Ihsan menjelaskan bahwa dari total 192 dapur tersebut, ada beberapa yang merupakan dapur baru dan ada pula yang masih dalam status penangguhan (suspend).

“Tercatat ada enam dapur yang saat ini masih menjalani masa suspensi sementara, yang tersebar di beberapa wilayah seperti Kecamatan Jonggat, Praya, dan Kopang,” ucap Ihsan saat dikonfirmasi, Senin (27/7/2026).

Untuk mengaktifkan kembali dapur-dapur ini, pihak mitra harus mengajukan surat permohonan pencabutan suspen setelah melakukan perbaikan fasilitas sesuai standar yang ditetapkan.

“Harapan kami di lapangan ini, kita ingin melayani penerima manfaat ini sesuai dengan aturan yang berlaku. Mitra yayasan juga mereka menyiapkan fasilitas yang sesuai dengan standar BGN. Itu yang kami inginkan, sama-sama saling mendukung,” tambah Ihsan.

Di sisi lain, Pemerintah Kabupaten Lombok Tengah juga tengah fokus pada penyelarasan regulasi terkait operasional dapur dan distribusi bahan pangan untuk program ini.

Sekretaris Daerah (Sekda) Lombok Tengah, H. Lalu Firman Wijaya, mengatakan pihaknya kini menanggapi serius keluhan masyarakat, terutama para pedagang di pasar tradisional. Para pedagang berharap agar dapur-dapur MBG dapat menyerap stok bahan baku dari mereka, bukan langsung dari petani atau peternak berskala besar, guna menggerakkan ekonomi warga sekitar.
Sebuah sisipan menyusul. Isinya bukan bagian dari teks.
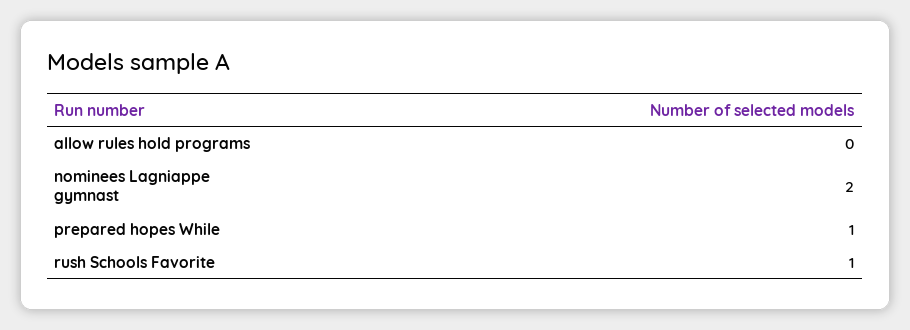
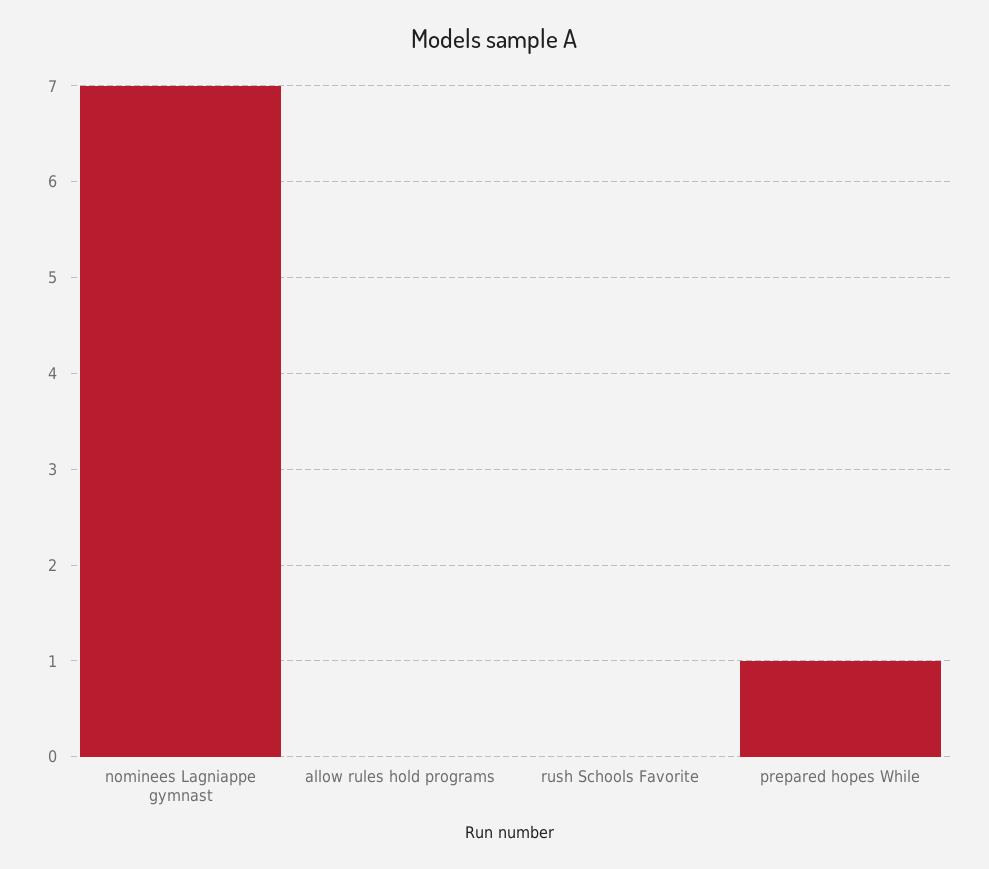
nominees Lagniappe gymnast: 2 -> 7
rush Schools Favorite: 1 -> 0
Menanggapi hal tersebut, Sekda Lombok Tengah menegaskan bahwa salah satu esensi program MBG, selain pemenuhan gizi, adalah pemberdayaan ekonomi lokal.

“Diharapkan pemenuhannya itu bisalah warga sekitar. Termasuk pelibatan tenaga kerjanya juga harus. Biar ekonomi ini bergerak,” kata Firman.

Terkait kekhawatiran kenaikan harga pangan di pasar akibat tingginya permintaan dari dapur MBG, Sekda menilai hal tersebut merupakan dinamika pasar antara supply dan demand. Ia berargumen bahwa secara logika tidak ada penambahan volume konsumsi yang signifikan, melainkan hanya pergeseran penyedia saja karena masyarakat tetap makan dua hingga tiga kali sehari.

Mengenai fungsi pengawasan, pemerintah daerah melalui Satgas MBG terus melakukan evaluasi terhadap laporan-laporan di lapangan, termasuk adanya indikasi dapur yang melakukan markah tanah (markup) hingga pengabaian sertifikat Standar Layak Sehat (SLS).

Satgas berkomitmen untuk terus memperbaiki kekurangan yang ada mengingat program ini masih tergolong baru.

“Ini yang menjadi tugas pemerintah ya, terutama melalui Satgas ini bahwa persyaratan-persyaratan yang belum dipenuhi, persyaratan secara administrasi sudah dipenuhi tapi tidak dijalankan, itu memang tugas kami. Tapi dapat kita pahami bahwa semua ini kan barang baru, pun waktu terus kita perbaiki,” pungkas Firman.